#### Directive
Check every line below, and copy those that include "smiley".

[Items from a dataset]
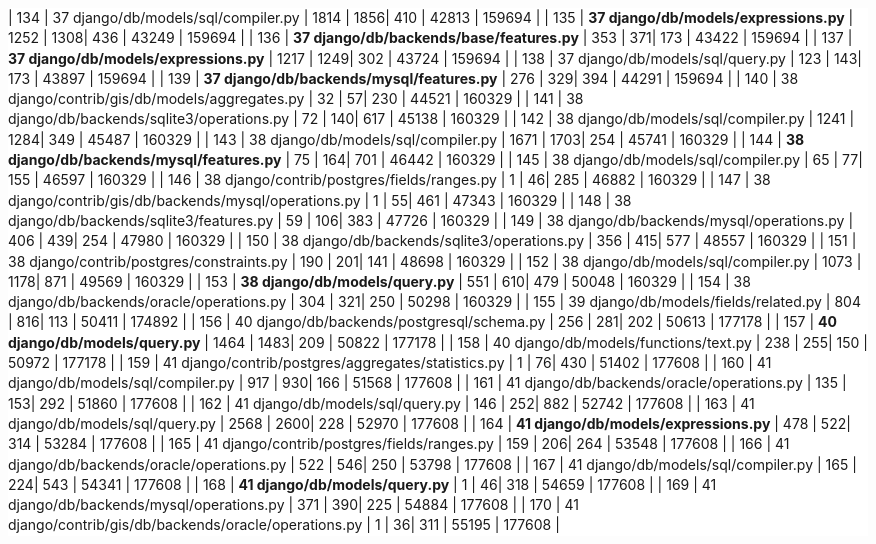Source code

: | 134 | 37 django/db/models/sql/compiler.py | 1814 | 1856| 410 | 42813 | 159694 | 
| 135 | **37 django/db/models/expressions.py** | 1252 | 1308| 436 | 43249 | 159694 | 
| 136 | **37 django/db/backends/base/features.py** | 353 | 371| 173 | 43422 | 159694 | 
| 137 | **37 django/db/models/expressions.py** | 1217 | 1249| 302 | 43724 | 159694 | 
| 138 | 37 django/db/models/sql/query.py | 123 | 143| 173 | 43897 | 159694 | 
| 139 | **37 django/db/backends/mysql/features.py** | 276 | 329| 394 | 44291 | 159694 | 
| 140 | 38 django/contrib/gis/db/models/aggregates.py | 32 | 57| 230 | 44521 | 160329 | 
| 141 | 38 django/db/backends/sqlite3/operations.py | 72 | 140| 617 | 45138 | 160329 | 
| 142 | 38 django/db/models/sql/compiler.py | 1241 | 1284| 349 | 45487 | 160329 | 
| 143 | 38 django/db/models/sql/compiler.py | 1671 | 1703| 254 | 45741 | 160329 | 
| 144 | **38 django/db/backends/mysql/features.py** | 75 | 164| 701 | 46442 | 160329 | 
| 145 | 38 django/db/models/sql/compiler.py | 65 | 77| 155 | 46597 | 160329 | 
| 146 | 38 django/contrib/postgres/fields/ranges.py | 1 | 46| 285 | 46882 | 160329 | 
| 147 | 38 django/contrib/gis/db/backends/mysql/operations.py | 1 | 55| 461 | 47343 | 160329 | 
| 148 | 38 django/db/backends/sqlite3/features.py | 59 | 106| 383 | 47726 | 160329 | 
| 149 | 38 django/db/backends/mysql/operations.py | 406 | 439| 254 | 47980 | 160329 | 
| 150 | 38 django/db/backends/sqlite3/operations.py | 356 | 415| 577 | 48557 | 160329 | 
| 151 | 38 django/contrib/postgres/constraints.py | 190 | 201| 141 | 48698 | 160329 | 
| 152 | 38 django/db/models/sql/compiler.py | 1073 | 1178| 871 | 49569 | 160329 | 
| 153 | **38 django/db/models/query.py** | 551 | 610| 479 | 50048 | 160329 | 
| 154 | 38 django/db/backends/oracle/operations.py | 304 | 321| 250 | 50298 | 160329 | 
| 155 | 39 django/db/models/fields/related.py | 804 | 816| 113 | 50411 | 174892 | 
| 156 | 40 django/db/backends/postgresql/schema.py | 256 | 281| 202 | 50613 | 177178 | 
| 157 | **40 django/db/models/query.py** | 1464 | 1483| 209 | 50822 | 177178 | 
| 158 | 40 django/db/models/functions/text.py | 238 | 255| 150 | 50972 | 177178 | 
| 159 | 41 django/contrib/postgres/aggregates/statistics.py | 1 | 76| 430 | 51402 | 177608 | 
| 160 | 41 django/db/models/sql/compiler.py | 917 | 930| 166 | 51568 | 177608 | 
| 161 | 41 django/db/backends/oracle/operations.py | 135 | 153| 292 | 51860 | 177608 | 
| 162 | 41 django/db/models/sql/query.py | 146 | 252| 882 | 52742 | 177608 | 
| 163 | 41 django/db/models/sql/query.py | 2568 | 2600| 228 | 52970 | 177608 | 
| 164 | **41 django/db/models/expressions.py** | 478 | 522| 314 | 53284 | 177608 | 
| 165 | 41 django/contrib/postgres/fields/ranges.py | 159 | 206| 264 | 53548 | 177608 | 
| 166 | 41 django/db/backends/oracle/operations.py | 522 | 546| 250 | 53798 | 177608 | 
| 167 | 41 django/db/models/sql/compiler.py | 165 | 224| 543 | 54341 | 177608 | 
| 168 | **41 django/db/models/query.py** | 1 | 46| 318 | 54659 | 177608 | 
| 169 | 41 django/db/backends/mysql/operations.py | 371 | 390| 225 | 54884 | 177608 | 
| 170 | 41 django/contrib/gis/db/backends/oracle/operations.py | 1 | 36| 311 | 55195 | 177608 | 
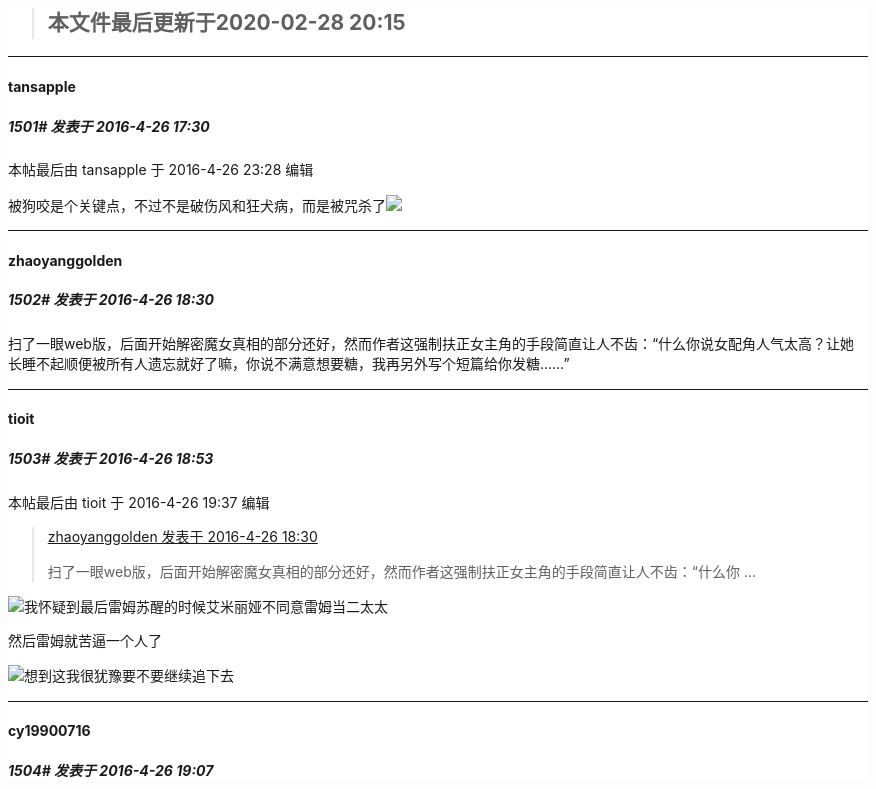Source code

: > ## **本文件最后更新于2020-02-28 20:15** 



-----

####  tansapple  
##### 1501#       发表于 2016-4-26 17:30



 本帖最后由 tansapple 于 2016-4-26 23:28 编辑 

被狗咬是个关键点，不过不是破伤风和狂犬病，而是被咒杀了<img src="https://static.saraba1st.com/image/smiley/face/191.gif" referrerpolicy="no-referrer">







-----

####  zhaoyanggolden  
##### 1502#       发表于 2016-4-26 18:30




扫了一眼web版，后面开始解密魔女真相的部分还好，然而作者这强制扶正女主角的手段简直让人不齿：“什么你说女配角人气太高？让她长睡不起顺便被所有人遗忘就好了嘛，你说不满意想要糖，我再另外写个短篇给你发糖……”







-----

####  tioit  
##### 1503#       发表于 2016-4-26 18:53



 本帖最后由 tioit 于 2016-4-26 19:37 编辑 
<blockquote><a href="httphttps://bbs.saraba1st.com/2b/forum.php?mod=redirect&amp;goto=findpost&amp;pid=32248818&amp;ptid=1136113" target="_blank">zhaoyanggolden 发表于 2016-4-26 18:30</a>

扫了一眼web版，后面开始解密魔女真相的部分还好，然而作者这强制扶正女主角的手段简直让人不齿：“什么你 ...</blockquote>
<img src="https://static.saraba1st.com/image/smiley/face/149.gif" referrerpolicy="no-referrer">我怀疑到最后雷姆苏醒的时候艾米丽娅不同意雷姆当二太太

然后雷姆就苦逼一个人了

<img src="https://static.saraba1st.com/image/smiley/face/172.gif" referrerpolicy="no-referrer">想到这我很犹豫要不要继续追下去







-----

####  cy19900716  
##### 1504#       发表于 2016-4-26 19:07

#### Output below
被狗咬是个关键点，不过不是破伤风和狂犬病，而是被咒杀了<img src="https://static.saraba1st.com/image/smiley/face/191.gif" referrerpolicy="no-referrer">
<img src="https://static.saraba1st.com/image/smiley/face/149.gif" referrerpolicy="no-referrer">我怀疑到最后雷姆苏醒的时候艾米丽娅不同意雷姆当二太太
<img src="https://static.saraba1st.com/image/smiley/face/172.gif" referrerpolicy="no-referrer">想到这我很犹豫要不要继续追下去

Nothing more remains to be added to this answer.